Como novena recomendación, Los ganadores de mañana, de Holloway Horn. Un relato sobre lo agradable y a la vez lo triste que puede resultar para alguien que malvive con las apuestas saber qué caballos ganarán al día siguiente. Agradable, porque se forra. Triste, porque a lo mejor en ese diario vienen otras noticias menos afortunadas. Figura en una Antología de la literatura fantástica de Editorial Sudamericana, junto con otras piezas soberbias, caso de La casa tomada, de Julio Cortázar, y del brevísimo ¿Quién es el rey?, de Léon Bloy. Entre otros muchos.

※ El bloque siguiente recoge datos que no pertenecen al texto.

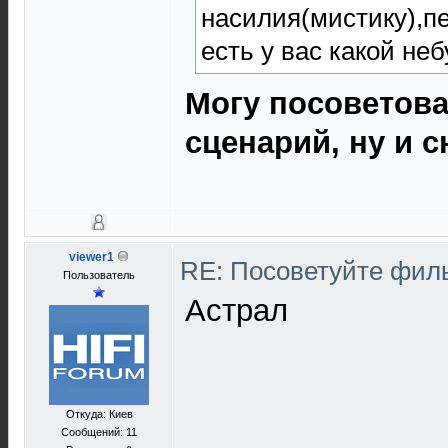
насилия(мистику),п
есть у вас какой н
Могу посоветова
сценарий, ну и 
viewer1
RE: Посоветуйте фи
Пользователь
Астрал
Откуда: Киев
Сообщений: 11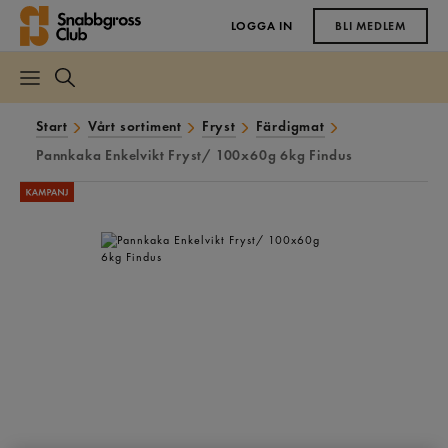
LOGGA IN
BLI MEDLEM
Start
Vårt sortiment
Fryst
Färdigmat
Pannkaka Enkelvikt Fryst/ 100x60g 6kg Findus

Pero si hay que ponerle un colofón a esta retahíla, una décima recomendación, un último conjuro con el que completar esa piedra filosofal que convierta el verano en otoño, hay que tirar forzosamente de Bécquer y sus leyendas. Habrá quien prefiera la de Maese Pérez el organista, o bien El Monte de las Ánimas. Pero el pellizco de El rayo de luna posiblemente no lo tenga ninguna otra de sus piezas fantásticas. Pellizco, hondura, madurez e invitación a pensar qué hay de cierto y cuánto de engañoso en aquello que más anhelamos; si no será preferible dejar que las maravillas que creemos atisbar a lo lejos sigan siéndolo en la imaginación, en lugar de cometer la torpeza de pretender ir a por ellas y descorrer el velo que las embellece, ya se trate de una joya, una persona, un capricho, una ilusión o, como en el caso que nos ocupa, del otoño que solo llega en los libros. Como bien sabía Gustavo Adolfo, no en vano sevillano.